Complementary Skills
| Need | Use |
|---|---|
| Mastra API docs, type signatures | /mastra skill |
| AI SDK patterns | /arc:ai skill |
Reference Loading
Audit dimension references are loaded by scoring agents — do NOT load them in this context. The scoring agents each load their own dimension reference file independently.

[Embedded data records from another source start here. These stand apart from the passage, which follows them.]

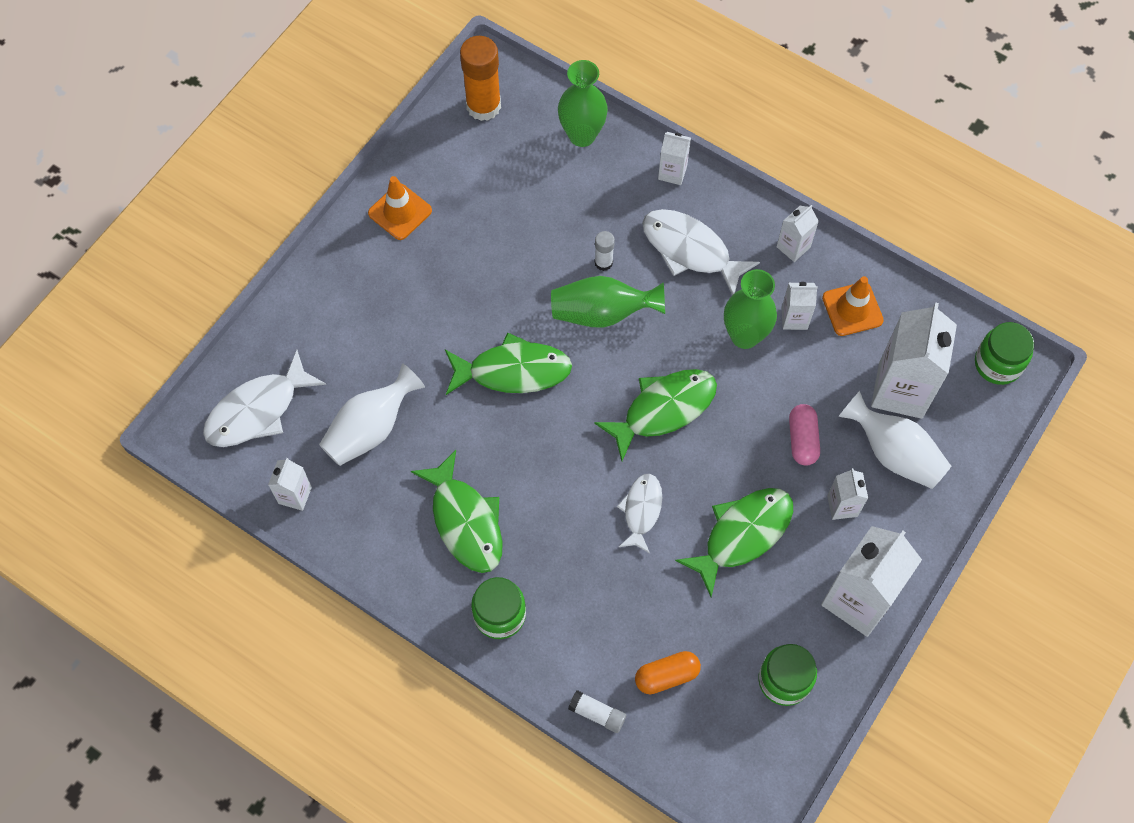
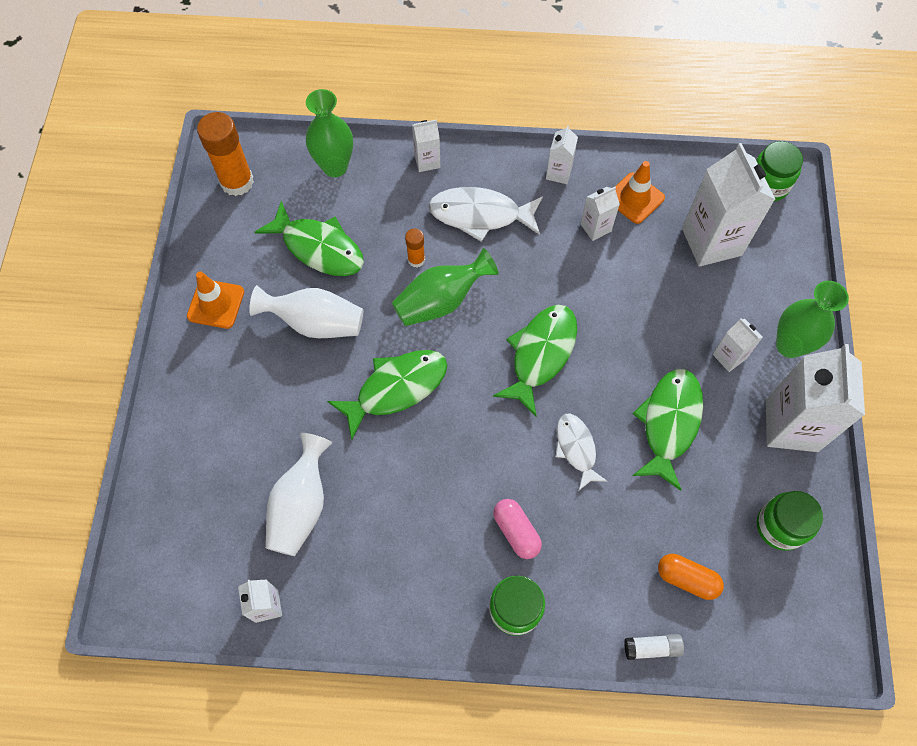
camera: 30 degrees left, 0 degrees up
white fish [203,350,326,447] -> none
green fish [411,450,503,573] -> green fish moved to [255,201,364,276]
white glue stick [595,231,615,271] -> orange glue stick [405,229,425,267]
orange capsule [635,651,701,694] -> orange capsule turned 75 degrees clockwise [658,554,724,600]
green vase [724,269,777,349] -> green vase moved to [776,281,849,358]
pink capsule [789,404,820,466] -> pink capsule moved to [493,499,542,559]
white vase [838,391,951,489] -> white vase moved to [249,285,364,338]

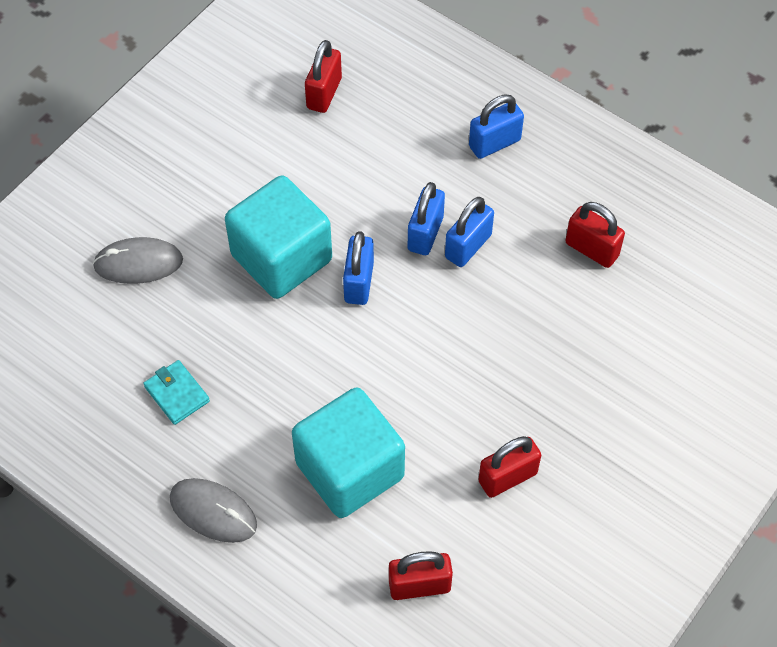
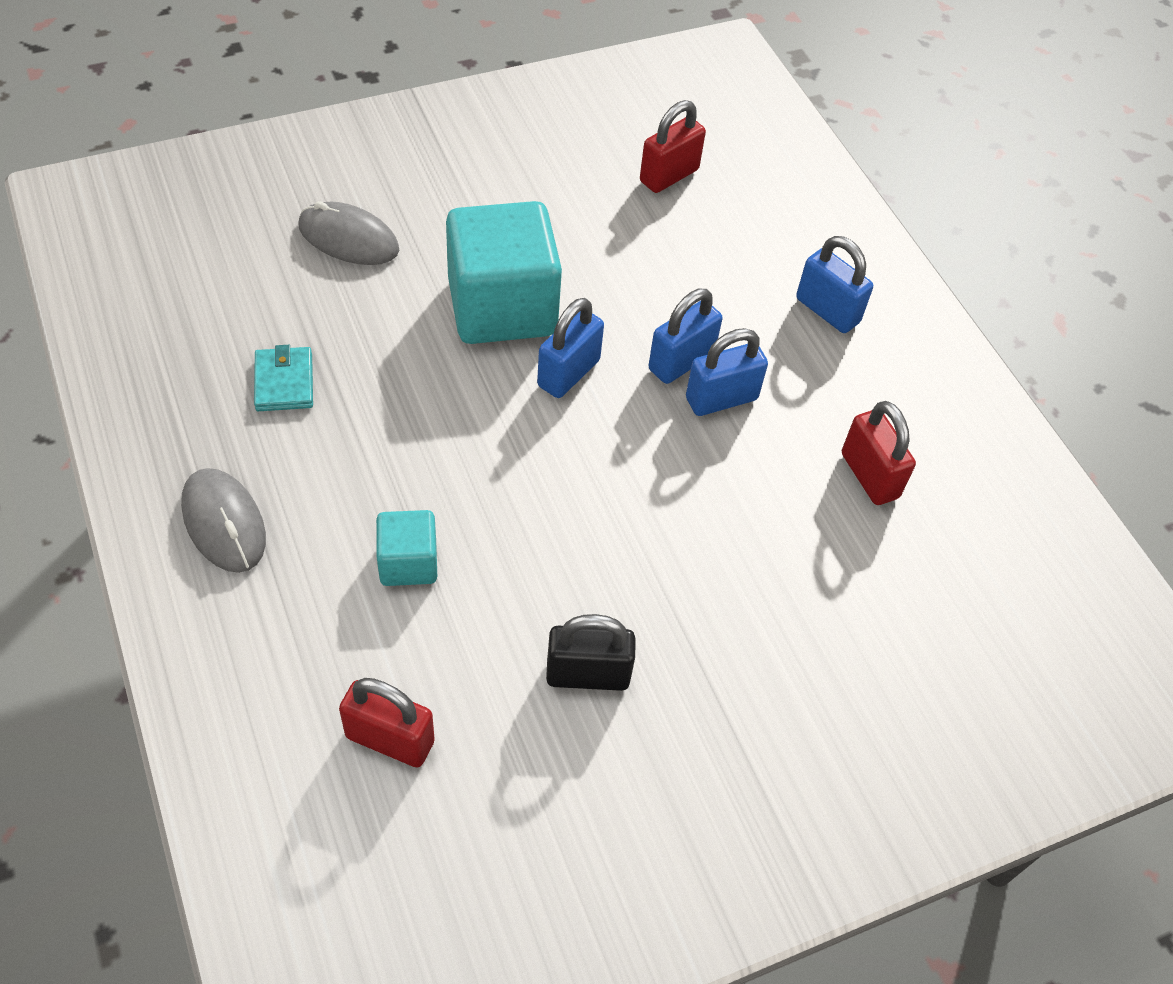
camera: 25 degrees right, 5 degrees down
turquoise cube [292,388,405,518] -> turquoise cube [376,510,437,586], size x0.50
blue padlock [469,95,524,159] -> blue padlock turned 45 degrees clockwise [796,236,873,333]
red padlock [478,436,541,498] -> black padlock [546,614,635,691]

Scaffold Reference Loading
| File | Load When |
|---|---|
references/conventions.md |
Before generating any code |
references/patterns.md |
Generating agents, tools, or complex workflows |
references/model-routing.md |
Setting up model or provider configuration |
references/workflow-composition.md |
Workflows with branches, loops, parallel, or suspend |
references/gotchas.md |
Wiring phase — connecting agents, workflows, memory |
Edge Cases
Audit
- Polyglot projects: Score each language surface independently, report weakest
- Monorepos: Offer per-package or aggregate scoring
- Zero-score projects: Focus on the 3 highest-impact dimensions only
- Re-audits: Load previous
docs/surface/scorecard.md, show delta - N/A dimensions: Skip and scale total proportionally
- Single dimension mode:
--dimension=Xskips other dimensions entirely
Scaffold
- No Mastra installed, user wants it: Walk through init first
- Non-Mastra project: Adapt patterns to AI SDK or MCP conventions
- Existing agents directory: Detect naming conventions and follow them
- Monorepo with multiple agent packages: Ask which package to target
- TypeScript not configured for ES2022: Warn about module requirements
- Cloudflare Workers project: Do not generate Node-only APIs. Use Workers bindings, Durable Objects, Queues, Browser Run, Sandbox, AI Gateway, Workers AI, and runtime-compatible packages.
- Browser or sandbox tools: Treat as high-risk capabilities. Add allowlists, quotas, audit logs, timeout limits, and confirmation gates for writes.